How can I have been in and around the Bible for decades, and never noticed the totally bizarre concepts in the first chapter of Genesis?
I don’t mean the impossible ideas of later chapters – not the talking snake, not the angels having sex with “the daughters of men”, not the assumption that every animal species on earth lived within walking distance of Noah’s ark… those ideas may be unscientific, preliterate, and so on, but they’re not as mind-bogglingly irrational as this:
“And God said, Let there be light… and God divided the light from the darkness. And God called the light Day, and the darkness he called Night. And the evening and the morning were the first day.” Genesis 1: 3-5.
“And God said, Let there be lights in the firmament of the heaven to divide the day from the night… And God made two great lights; the greater light to rule the day, and the lesser light to rule the night: he made the stars also… And the evening and the morning were the fourth day.” Genesis 1: 14-19.
I’m still pondering this! Day 1: he makes Light, and Day and Night, and morning and evening. (Day 2, he makes heaven and sea and earth. Day 3, he makes grasses and fruit trees.) Then, on Day 4, he makes the sun, moon and stars…?!?

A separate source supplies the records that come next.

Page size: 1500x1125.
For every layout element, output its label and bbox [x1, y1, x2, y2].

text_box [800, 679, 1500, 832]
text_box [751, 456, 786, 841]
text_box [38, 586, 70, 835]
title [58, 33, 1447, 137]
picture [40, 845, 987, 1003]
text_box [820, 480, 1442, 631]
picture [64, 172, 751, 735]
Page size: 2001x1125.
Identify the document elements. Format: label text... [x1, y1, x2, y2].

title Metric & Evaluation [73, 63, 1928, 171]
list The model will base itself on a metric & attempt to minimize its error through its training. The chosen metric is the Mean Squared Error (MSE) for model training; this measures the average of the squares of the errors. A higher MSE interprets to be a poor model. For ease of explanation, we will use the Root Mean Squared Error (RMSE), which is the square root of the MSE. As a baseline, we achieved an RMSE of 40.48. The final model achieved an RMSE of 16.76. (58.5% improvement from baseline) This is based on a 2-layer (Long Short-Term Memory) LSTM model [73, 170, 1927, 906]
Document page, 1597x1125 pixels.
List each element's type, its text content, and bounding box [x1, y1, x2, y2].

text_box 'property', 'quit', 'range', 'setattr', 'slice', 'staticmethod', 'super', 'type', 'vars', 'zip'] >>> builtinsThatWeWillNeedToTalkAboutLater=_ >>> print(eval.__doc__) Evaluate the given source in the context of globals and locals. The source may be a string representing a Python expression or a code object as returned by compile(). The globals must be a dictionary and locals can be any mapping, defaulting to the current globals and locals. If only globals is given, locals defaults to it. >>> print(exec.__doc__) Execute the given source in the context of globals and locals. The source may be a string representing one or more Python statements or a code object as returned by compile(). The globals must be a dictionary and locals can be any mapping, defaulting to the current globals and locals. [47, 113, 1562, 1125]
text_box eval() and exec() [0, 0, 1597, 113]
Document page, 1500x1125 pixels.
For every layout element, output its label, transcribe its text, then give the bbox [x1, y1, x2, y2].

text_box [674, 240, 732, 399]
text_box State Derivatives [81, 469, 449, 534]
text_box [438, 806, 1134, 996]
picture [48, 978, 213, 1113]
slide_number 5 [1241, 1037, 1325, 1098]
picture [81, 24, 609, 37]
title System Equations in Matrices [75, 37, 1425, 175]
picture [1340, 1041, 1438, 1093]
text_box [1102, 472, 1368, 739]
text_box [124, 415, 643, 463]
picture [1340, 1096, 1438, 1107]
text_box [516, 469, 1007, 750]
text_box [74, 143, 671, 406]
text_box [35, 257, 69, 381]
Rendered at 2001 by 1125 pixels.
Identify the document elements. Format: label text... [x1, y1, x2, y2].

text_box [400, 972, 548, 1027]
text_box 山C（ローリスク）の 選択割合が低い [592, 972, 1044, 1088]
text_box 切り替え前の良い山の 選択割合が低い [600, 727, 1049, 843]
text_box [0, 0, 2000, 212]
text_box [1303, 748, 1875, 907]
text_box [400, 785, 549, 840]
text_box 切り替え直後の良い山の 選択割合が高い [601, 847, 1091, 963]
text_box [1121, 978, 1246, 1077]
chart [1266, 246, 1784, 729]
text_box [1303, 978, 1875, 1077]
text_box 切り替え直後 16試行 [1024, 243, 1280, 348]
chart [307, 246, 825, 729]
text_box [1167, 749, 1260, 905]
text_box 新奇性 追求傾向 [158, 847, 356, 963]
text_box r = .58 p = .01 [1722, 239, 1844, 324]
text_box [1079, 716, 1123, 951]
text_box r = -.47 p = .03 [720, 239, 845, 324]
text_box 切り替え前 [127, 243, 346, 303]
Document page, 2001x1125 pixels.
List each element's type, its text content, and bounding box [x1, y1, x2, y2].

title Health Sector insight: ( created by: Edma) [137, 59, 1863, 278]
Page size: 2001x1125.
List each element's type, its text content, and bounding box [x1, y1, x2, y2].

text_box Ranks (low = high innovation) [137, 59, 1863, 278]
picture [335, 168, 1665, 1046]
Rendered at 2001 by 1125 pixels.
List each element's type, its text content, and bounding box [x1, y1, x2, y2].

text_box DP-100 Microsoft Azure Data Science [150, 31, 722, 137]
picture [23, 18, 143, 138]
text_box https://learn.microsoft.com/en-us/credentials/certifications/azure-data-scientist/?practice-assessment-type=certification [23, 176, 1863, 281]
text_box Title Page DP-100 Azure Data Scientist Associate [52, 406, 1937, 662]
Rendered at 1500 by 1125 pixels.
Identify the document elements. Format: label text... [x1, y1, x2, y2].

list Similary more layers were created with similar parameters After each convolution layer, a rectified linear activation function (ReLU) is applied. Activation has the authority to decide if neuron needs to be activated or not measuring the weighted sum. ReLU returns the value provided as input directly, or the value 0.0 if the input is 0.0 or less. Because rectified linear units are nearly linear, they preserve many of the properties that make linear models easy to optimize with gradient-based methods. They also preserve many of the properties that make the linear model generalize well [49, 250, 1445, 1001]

How could even an unscientific, preliterate, myth-creating narrator come up with something as nonsensical as that? (If Day and daylight are independent of the Sun, does the author of Genesis think that it is purely coincidental that daylight and the appearance of the Sun occur together?) Or how could even the worst story-reteller garble a narrative that badly in writing it down? And how the hell can ultra-Orthodox Jews and fundamentalist Christians believe that every word of the Bible as we have it today is literal fact?
…
(And how could I have created a skeptical protagonist like Matthew in ‘The Gospel According to the Romans’, and omitted to have him question Jesus on the believability of Genesis? No wonder there are no surviving dialogues of Jesus with Greek philosophers, they would have destroyed him! I may have to add a couple of sentences to the novel.)